La province du Guangdong, située dans le sud-est de la Chine, a connu une grève massive en avril dernier. Les ouvriers font de plus en plus entendre leurs droits et les mouvements sociaux sont en augmentation depuis le début de l'année. Reportage.
On appelle la région de Guangdong, située dans le sud-est de la Chine, "l’atelier du monde" tant elle regorge d’usines de confections de multinationales. L'une d'entre elles, la fabrique de chaussures Yu Yuen, qui produit chaque année 300 millions de paires de chaussures pour les plus grandes marques (Puma, Nike, Adidas, New Balance ou Converse), a connu une grève inédite en avril dernier.
Au total, entre 30 000 et 40 000 salariés ont choisi de se mettre en grève sur les quelque 45 000 employés de l’entreprise. Durant quinze jours, les milliers d’ouvriers ont protesté pour réclamer le versement de plusieurs prestations sociales, comme la retraite ou l'assurance santé. "On réclamait juste ce qui est stipulé dans notre contrat", a expliqué sur FRANCE 24 l’un d’entre eux.

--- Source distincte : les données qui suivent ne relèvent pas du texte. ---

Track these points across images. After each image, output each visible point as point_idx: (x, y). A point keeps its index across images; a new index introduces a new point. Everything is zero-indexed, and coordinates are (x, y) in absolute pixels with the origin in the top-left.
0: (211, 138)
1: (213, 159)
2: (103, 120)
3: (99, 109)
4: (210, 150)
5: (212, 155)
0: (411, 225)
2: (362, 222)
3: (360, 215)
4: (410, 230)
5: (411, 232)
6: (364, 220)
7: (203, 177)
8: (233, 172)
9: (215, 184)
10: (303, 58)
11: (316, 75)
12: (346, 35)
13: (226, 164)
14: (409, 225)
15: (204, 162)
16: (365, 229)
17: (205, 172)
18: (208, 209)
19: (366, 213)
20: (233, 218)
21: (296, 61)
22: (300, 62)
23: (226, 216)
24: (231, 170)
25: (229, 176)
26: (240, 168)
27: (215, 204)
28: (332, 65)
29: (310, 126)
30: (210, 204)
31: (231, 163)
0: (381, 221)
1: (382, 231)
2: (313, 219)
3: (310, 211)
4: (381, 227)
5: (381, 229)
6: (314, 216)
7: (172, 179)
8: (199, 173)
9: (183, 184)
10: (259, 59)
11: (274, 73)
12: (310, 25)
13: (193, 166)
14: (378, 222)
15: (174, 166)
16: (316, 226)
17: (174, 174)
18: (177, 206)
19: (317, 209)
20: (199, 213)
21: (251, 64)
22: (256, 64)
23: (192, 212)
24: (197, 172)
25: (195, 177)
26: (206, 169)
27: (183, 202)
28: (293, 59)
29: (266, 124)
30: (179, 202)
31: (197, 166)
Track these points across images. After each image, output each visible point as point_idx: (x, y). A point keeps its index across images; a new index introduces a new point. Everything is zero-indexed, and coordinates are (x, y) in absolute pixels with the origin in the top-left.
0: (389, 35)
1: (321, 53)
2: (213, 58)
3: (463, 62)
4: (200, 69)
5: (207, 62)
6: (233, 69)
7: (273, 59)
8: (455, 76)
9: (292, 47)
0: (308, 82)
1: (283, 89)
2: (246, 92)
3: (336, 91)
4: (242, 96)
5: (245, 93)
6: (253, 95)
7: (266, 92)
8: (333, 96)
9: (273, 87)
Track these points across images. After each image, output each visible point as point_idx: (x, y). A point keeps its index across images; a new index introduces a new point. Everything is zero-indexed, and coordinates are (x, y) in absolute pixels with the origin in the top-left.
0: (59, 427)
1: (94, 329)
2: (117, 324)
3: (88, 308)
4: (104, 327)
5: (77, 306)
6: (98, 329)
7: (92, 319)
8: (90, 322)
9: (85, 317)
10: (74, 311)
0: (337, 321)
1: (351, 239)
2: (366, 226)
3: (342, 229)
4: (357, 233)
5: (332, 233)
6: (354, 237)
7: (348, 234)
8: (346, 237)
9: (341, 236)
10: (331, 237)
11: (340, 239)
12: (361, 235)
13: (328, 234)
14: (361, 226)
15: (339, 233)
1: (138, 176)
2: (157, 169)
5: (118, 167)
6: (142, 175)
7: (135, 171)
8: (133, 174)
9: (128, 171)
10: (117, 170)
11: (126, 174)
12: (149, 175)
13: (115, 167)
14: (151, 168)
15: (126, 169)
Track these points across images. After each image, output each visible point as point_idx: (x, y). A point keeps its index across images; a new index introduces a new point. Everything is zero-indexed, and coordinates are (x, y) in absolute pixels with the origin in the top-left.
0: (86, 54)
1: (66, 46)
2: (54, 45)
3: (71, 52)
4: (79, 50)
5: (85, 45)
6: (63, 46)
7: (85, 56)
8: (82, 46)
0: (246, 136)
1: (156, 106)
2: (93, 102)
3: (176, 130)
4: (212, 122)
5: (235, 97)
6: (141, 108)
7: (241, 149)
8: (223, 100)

Craignant que la grogne ne se propage à d'autres entreprises, le gouvernement a réussi à contenir les protestataires en multipliant les arrestations. Sous la pression des autorités, les salariés ont rapidement repris le chemin de l’usine, le 28 avril. Sans être convaincus qu’ils obtiendront gain de cause. "On n’est pas satisfait, mais on n'a pas le choix, commente un ouvrier. Qu'on soit content ou pas, c'est comme ça, on doit retourner au travail".
S'informer sur les droits du travail
Depuis le début de l'année, les grèves sont en forte augmentation dans cette région, affirment plusieurs associations de défense des travailleurs. Parmi elles, l'ONG Xiaoxiaocao Advisory Center qui constate que de plus en plus de jeunes salariés viennent s’informer sur leurs droits du travail et glaner quelques conseils."Je me dis que si je connais bien mes droits et que je vois que l'usine ne les respecte pas, je peux les traîner devant les tribunaux", indique un salarié.
Les jeunes ouvriers veulent se défendre à tout prix, "même par la grève s'il le faut", explique Su Yuan, responsable de l’ONG Xiaoxiaocao Advisory center. "C'est parce qu'ils ont reçu une meilleure éducation que leurs parents et qu'ils connaissent mieux la loi". La situation économique joue aussi : "ils peuvent quitter leur poste et retrouver un emploi très facilement", ajoute Su Yuan.
Avec un taux de chômage officiel inférieur à 3% dans la région, l'un des taux les plus bas du pays, les salariés du Guangdong sont en position de force face à l’employeur. Ils ont donc appris à s'organiser pour faire respecter leurs droits.
Hausse des salaires intenables pour les entreprises
Mais tout n'est pas gagné pour autant. Pékin n'autorise qu'un seul syndicat affilié au Parti communiste. Et les associations comme celle de Su Yuan ne survivent souvent que grâce aux financements de fondations basées à Hong Kong. "On doit fréquemment déménager à cause des pressions exercées sur nos propriétaires par les gouvernements locaux, précise Su Yuan. Et puis, on ne peut pas se faire enregistrer comme une ONG classique au même titre qu'une organisation culturelle ou environnementale car on défend le droit des ouvriers, et c'est beaucoup plus sensible comme sujet."
Face à ces revendications salariales, les patrons aussi commencent à réagir. Dans le secteur du textile où le prix de la main d'œuvre est primordial, la hausse des salaires de 30% en trois ans est intenable pour des directeurs d'atelier. "Ces derniers temps, ça devient difficile de recruter des ouvriers, estime Chen Sheng, directeur de la société de textile Ryling Dragon. Ils demandent de plus en plus à vérifier les contrats et s'il y a bien une assurance sociale complète. Le salaire et les coûts de production ont augmenté, du coup certains patrons comme moi pensent à délocaliser, à partir vers le Vietnam ou le Cambodge."